» PROVIDED RECORDS
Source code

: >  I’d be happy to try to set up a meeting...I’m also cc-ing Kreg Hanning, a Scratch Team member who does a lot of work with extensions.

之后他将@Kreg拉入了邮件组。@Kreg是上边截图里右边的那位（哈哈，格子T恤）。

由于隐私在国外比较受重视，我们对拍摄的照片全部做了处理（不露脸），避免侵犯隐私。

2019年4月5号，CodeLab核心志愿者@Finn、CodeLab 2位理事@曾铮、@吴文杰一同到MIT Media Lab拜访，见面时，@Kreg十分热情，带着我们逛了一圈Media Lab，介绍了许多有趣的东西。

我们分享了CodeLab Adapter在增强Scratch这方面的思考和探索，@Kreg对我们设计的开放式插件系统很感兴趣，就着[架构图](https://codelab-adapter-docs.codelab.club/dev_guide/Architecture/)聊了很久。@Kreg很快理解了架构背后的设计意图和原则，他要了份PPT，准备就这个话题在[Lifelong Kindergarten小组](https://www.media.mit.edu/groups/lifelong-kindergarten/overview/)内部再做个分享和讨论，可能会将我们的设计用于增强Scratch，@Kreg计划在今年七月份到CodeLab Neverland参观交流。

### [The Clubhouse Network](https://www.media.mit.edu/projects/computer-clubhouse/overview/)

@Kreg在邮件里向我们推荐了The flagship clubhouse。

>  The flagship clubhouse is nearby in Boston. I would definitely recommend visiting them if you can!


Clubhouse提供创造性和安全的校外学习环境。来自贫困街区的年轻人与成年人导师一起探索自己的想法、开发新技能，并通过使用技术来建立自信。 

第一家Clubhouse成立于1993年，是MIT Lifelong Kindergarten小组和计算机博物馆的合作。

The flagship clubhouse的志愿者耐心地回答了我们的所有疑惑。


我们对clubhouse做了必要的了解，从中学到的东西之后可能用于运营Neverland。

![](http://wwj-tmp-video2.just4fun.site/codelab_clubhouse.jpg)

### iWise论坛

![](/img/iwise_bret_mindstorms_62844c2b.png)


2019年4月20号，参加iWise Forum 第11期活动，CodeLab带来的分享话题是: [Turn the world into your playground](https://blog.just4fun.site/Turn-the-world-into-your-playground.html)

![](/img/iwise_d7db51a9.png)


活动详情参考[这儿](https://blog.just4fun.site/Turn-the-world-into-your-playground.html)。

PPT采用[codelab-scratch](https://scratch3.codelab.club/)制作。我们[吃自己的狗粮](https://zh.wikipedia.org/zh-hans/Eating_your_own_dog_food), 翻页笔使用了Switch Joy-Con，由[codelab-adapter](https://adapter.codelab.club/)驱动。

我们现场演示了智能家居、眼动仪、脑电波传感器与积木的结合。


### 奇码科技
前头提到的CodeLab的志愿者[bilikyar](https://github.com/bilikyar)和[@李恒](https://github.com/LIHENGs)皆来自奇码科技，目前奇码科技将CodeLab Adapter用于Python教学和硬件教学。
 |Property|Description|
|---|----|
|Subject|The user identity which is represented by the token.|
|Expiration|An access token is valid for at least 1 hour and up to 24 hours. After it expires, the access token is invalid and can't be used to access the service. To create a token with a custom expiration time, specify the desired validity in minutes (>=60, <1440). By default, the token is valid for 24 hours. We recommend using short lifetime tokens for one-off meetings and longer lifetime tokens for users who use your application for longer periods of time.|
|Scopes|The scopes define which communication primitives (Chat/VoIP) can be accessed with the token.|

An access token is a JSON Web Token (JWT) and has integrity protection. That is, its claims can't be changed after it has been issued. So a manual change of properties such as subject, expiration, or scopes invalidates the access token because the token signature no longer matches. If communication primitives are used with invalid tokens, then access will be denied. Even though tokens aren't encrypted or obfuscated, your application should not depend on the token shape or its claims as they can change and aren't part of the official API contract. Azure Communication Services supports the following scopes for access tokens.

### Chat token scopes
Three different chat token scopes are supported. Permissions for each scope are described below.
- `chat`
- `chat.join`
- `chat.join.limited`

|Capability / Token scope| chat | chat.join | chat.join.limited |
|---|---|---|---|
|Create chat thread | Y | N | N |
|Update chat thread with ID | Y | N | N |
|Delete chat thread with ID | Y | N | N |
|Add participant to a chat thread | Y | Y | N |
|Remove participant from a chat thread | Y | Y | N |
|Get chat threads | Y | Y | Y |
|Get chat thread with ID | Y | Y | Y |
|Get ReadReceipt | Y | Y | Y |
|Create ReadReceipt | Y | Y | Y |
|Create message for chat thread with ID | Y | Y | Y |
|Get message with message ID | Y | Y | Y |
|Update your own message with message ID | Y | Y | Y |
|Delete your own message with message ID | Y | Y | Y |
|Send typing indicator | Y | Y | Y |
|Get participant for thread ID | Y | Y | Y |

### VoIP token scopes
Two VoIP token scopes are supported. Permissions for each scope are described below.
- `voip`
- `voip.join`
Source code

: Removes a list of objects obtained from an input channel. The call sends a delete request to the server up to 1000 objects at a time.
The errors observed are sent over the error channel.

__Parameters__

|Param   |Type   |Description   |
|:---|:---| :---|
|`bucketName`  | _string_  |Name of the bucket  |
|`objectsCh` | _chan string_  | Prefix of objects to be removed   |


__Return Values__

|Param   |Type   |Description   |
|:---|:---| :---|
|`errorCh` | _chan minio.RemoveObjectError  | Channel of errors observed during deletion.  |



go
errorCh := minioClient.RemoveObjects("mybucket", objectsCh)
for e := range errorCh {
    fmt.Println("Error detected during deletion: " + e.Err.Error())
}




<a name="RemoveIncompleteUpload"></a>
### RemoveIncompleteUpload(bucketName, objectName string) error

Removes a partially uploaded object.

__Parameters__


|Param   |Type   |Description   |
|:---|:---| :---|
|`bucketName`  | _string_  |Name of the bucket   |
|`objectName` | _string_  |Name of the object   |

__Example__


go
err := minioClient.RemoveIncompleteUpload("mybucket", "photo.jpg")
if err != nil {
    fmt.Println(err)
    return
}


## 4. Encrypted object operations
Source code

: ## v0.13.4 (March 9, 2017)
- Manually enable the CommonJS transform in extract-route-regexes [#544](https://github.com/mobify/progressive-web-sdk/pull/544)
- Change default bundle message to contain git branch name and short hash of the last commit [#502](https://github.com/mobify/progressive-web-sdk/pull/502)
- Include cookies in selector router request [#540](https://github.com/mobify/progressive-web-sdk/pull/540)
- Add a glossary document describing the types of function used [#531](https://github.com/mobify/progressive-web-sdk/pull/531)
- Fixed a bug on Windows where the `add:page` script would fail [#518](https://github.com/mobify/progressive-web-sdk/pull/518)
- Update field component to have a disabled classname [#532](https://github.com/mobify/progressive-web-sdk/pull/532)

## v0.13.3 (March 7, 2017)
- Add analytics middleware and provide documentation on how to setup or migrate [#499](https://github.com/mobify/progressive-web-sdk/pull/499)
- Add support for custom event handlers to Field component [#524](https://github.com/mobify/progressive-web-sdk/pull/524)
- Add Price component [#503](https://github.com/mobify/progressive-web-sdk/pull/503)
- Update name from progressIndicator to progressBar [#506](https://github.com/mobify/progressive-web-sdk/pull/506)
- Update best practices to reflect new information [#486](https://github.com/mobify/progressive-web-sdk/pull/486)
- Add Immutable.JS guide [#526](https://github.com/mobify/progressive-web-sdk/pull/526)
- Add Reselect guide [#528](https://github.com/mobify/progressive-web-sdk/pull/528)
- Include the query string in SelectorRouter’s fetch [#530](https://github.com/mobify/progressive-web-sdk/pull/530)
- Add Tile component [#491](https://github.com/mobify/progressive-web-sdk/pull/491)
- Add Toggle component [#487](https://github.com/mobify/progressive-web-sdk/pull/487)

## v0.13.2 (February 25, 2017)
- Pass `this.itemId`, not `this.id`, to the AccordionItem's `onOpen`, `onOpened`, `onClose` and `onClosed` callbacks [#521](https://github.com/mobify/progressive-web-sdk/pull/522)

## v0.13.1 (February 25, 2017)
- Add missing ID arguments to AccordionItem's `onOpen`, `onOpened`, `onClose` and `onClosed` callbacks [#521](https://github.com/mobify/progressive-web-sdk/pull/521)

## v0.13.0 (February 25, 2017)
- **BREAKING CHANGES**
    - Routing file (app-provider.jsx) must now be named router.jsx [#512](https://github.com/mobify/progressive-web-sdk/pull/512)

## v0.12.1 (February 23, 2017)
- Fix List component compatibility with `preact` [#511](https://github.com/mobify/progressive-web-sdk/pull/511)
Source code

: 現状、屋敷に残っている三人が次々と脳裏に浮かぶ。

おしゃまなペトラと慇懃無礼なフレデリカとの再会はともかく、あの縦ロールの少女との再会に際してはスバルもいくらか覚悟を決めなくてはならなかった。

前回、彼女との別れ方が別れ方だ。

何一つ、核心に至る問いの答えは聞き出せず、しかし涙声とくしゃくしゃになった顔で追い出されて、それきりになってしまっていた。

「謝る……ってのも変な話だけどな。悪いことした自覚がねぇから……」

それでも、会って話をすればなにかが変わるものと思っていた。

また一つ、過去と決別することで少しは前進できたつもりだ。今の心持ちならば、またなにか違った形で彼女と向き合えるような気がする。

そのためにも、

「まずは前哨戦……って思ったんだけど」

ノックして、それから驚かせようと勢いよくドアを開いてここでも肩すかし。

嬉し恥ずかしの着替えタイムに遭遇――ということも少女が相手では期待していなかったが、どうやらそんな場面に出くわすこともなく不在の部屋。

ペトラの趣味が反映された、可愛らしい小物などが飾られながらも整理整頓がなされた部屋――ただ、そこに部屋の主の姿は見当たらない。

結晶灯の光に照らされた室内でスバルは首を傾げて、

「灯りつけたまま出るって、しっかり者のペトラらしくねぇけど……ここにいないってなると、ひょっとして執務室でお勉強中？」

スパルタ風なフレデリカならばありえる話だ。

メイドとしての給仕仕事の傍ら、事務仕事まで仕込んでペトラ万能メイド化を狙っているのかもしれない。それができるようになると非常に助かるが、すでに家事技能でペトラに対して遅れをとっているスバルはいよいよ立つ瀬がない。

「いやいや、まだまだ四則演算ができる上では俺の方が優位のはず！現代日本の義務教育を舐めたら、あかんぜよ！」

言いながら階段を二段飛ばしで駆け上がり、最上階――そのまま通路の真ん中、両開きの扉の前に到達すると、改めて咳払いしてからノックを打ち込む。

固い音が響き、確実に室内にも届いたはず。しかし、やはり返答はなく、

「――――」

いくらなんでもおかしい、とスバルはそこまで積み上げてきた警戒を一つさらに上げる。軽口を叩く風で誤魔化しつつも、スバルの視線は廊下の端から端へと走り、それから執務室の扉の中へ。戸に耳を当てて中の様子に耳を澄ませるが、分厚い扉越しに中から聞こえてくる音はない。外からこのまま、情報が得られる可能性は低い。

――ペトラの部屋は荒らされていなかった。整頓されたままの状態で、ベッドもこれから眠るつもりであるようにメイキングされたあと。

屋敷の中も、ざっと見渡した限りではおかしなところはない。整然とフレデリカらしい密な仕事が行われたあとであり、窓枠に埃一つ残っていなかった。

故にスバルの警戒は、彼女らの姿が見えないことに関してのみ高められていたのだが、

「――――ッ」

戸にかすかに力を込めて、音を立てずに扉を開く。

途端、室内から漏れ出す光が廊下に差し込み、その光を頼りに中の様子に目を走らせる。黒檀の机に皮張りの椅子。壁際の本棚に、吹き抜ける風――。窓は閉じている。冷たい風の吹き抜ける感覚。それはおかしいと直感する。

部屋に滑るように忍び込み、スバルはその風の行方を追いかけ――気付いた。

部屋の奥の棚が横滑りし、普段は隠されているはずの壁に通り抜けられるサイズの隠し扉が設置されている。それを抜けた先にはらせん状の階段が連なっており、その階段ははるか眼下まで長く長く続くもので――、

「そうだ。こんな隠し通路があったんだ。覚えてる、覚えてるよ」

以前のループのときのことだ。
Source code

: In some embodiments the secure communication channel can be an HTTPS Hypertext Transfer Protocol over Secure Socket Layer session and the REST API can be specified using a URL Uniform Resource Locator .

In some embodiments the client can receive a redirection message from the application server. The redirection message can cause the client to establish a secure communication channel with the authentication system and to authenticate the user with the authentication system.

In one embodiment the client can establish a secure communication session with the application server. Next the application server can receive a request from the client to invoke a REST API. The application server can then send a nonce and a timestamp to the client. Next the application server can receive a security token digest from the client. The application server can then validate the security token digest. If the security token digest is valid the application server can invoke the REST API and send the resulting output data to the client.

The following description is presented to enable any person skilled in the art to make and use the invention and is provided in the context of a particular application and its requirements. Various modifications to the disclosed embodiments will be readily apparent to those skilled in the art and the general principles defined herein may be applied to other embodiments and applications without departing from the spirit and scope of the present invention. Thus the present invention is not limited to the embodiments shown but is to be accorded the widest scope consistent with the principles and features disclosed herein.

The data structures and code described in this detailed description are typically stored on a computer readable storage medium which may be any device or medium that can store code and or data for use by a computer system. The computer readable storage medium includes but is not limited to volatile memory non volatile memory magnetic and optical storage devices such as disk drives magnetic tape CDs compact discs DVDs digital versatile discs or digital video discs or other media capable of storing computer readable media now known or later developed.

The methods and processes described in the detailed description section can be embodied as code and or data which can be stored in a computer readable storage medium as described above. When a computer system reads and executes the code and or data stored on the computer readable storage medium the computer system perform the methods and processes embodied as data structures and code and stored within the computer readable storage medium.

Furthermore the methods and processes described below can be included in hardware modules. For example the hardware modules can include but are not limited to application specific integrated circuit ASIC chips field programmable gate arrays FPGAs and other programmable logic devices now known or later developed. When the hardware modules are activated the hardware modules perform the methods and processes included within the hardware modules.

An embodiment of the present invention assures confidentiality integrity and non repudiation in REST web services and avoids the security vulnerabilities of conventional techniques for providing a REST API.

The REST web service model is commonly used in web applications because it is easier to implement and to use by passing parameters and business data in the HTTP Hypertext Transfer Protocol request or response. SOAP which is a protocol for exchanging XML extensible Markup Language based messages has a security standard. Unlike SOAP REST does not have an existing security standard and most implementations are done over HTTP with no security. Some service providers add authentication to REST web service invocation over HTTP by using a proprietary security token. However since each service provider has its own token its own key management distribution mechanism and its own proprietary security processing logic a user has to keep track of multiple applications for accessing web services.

» TASK DESCRIPTION
Rewrite the stretch from the line containing "Removes a partially uploaded object." through the line containing "- Update field", replacing "partially" with "partly" and leaving everything else as it is.

» SOLUTION
Removes a partly uploaded object.

__Parameters__


|Param   |Type   |Description   |
|:---|:---| :---|
|`bucketName`  | _string_  |Name of the bucket   |
|`objectName` | _string_  |Name of the object   |

__Example__


go
err := minioClient.RemoveIncompleteUpload("mybucket", "photo.jpg")
if err != nil {
    fmt.Println(err)
    return
}


## 4. Encrypted object operations
Source code

: ## v0.13.4 (March 9, 2017)
- Manually enable the CommonJS transform in extract-route-regexes [#544](https://github.com/mobify/progressive-web-sdk/pull/544)
- Change default bundle message to contain git branch name and short hash of the last commit [#502](https://github.com/mobify/progressive-web-sdk/pull/502)
- Include cookies in selector router request [#540](https://github.com/mobify/progressive-web-sdk/pull/540)
- Add a glossary document describing the types of function used [#531](https://github.com/mobify/progressive-web-sdk/pull/531)
- Fixed a bug on Windows where the `add:page` script would fail [#518](https://github.com/mobify/progressive-web-sdk/pull/518)
- Update field component to have a disabled classname [#532](https://github.com/mobify/progressive-web-sdk/pull/532)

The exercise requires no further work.